Blocking direct customer access or over-coaching signals fragility.
I widen diligence or slow the clock.
CAC payback <12 months on core channels tells me unit economics travel.
I’ll stretch multiples when payback is real.
NRR flat but CAC rising and channels rotating every quarter is instability, not growth.
We price volatility.
TTM P&L tied to bank, 3-year history, cash→accrual bridge, cohorts, top-20 customers by month, AR/AP, inventory or deferred schedules, key contracts, org chart, SOPs, access hygiene, and backups.
This unlocks a ~30-day close.
If I can’t audit with CSVs, we waste time recreating facts.
Ship both executed PDFs and source tables.
Tight definitions, reasonable survival, modest escrow, and a sample closing statement.
Prose matches math, so closing is math, not drama.
Endless debates on immaterial reps signal culture clash and slow approvals.
Freeze issues by priority and move.
Access, comms, “what’s not changing,” weekly KPI cadence, and transition scope.
Calm Day-1 accelerates value capture.
For operating rhythm, see: 02: Journaling With AI.
What single green flag accelerates my deal the most.
The Vital 20% data room on day one with a clean cash→accrual bridge.
What red flag kills deals fastest.
Hidden liabilities or vague revenue recognition that unravels trust.
Can I overcome high customer concentration.
Yes with contracts, renewal history, and a credible dilution plan.
How do I keep my multiple when we’re seasonal.
Set a seasonally adjusted working-capital peg with 12 monthly snapshots and same-month YoY logic.

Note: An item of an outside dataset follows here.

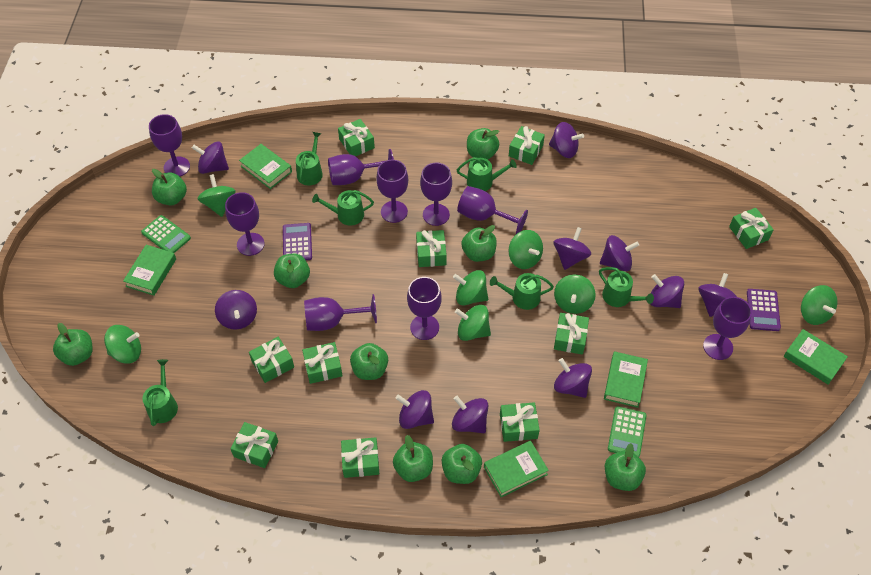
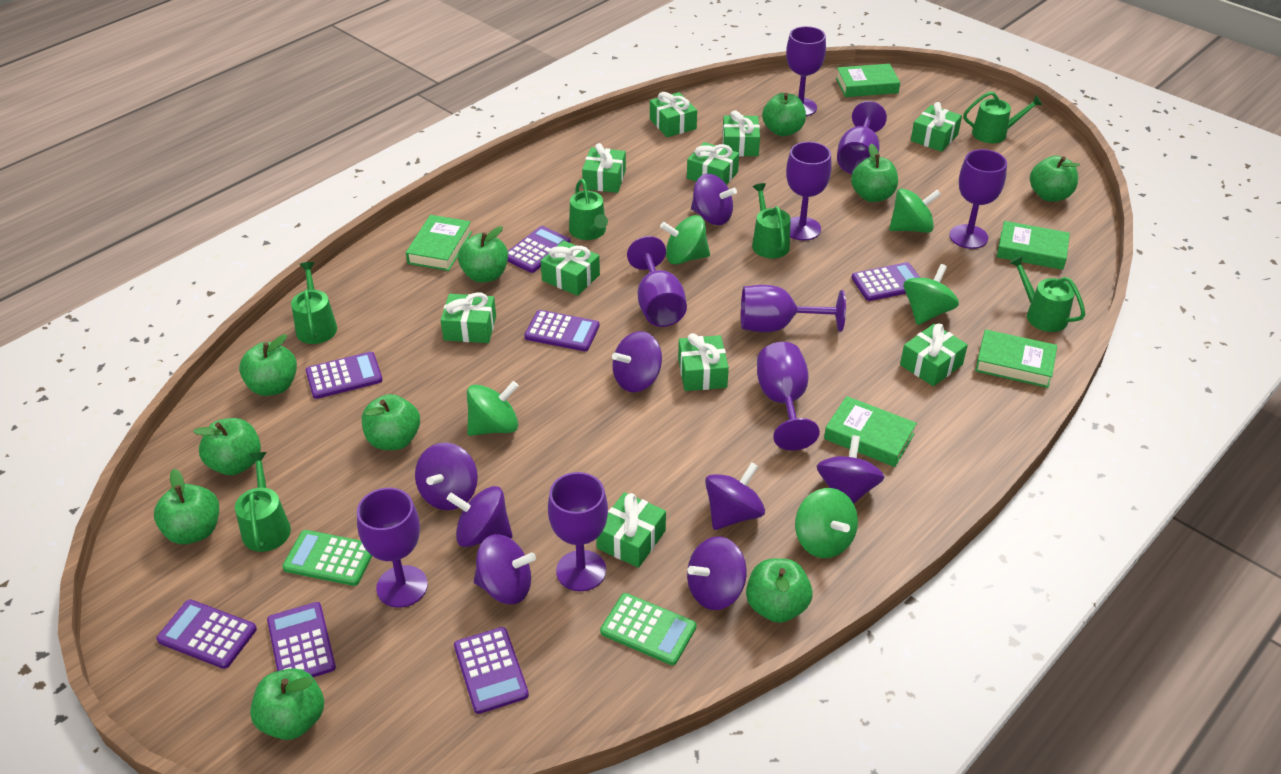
green apple: 9 -> 10
green spinning top: 7 -> 5
purple calculator: 2 -> 7
purple spinning top: 10 -> 8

Do I need audited financials to get an LOI.
No.
I need reconciled statements tied to bank and evidence-backed add-backs.
What’s better—earnout or escrow.
Usually escrow.
If you must use an earnout, keep it ≤25%, ≤18 months, one metric, governance locked.
How fast can we go from LOI to close.
~30 days with owners assigned, one thread, and a ready room.
What’s a healthy escrow.
Often 5–15% for ~12 months with capped indemnities and a small basket.
How do I present my moat in one page.
State the thing a smart competitor can’t copy in 12 months, then prove it with cohorts and price tests.
Where do founders quietly lose money at closing.
Vague peg definitions, sloppy earnout metrics, and unlimited indemnities.
Red Flags & Green Flags: Andrew Wilkinson & Tiny on What Kills (or Accelerates) Deals boils down to cash-backed earnings, clean pegs, pricing power, and ruthless simplicity in process.
Eliminate fiction, publish the Vital 20%, lock definitions, and keep one crisp thread, and you’ll convert complexity into cash at close in ~30 days.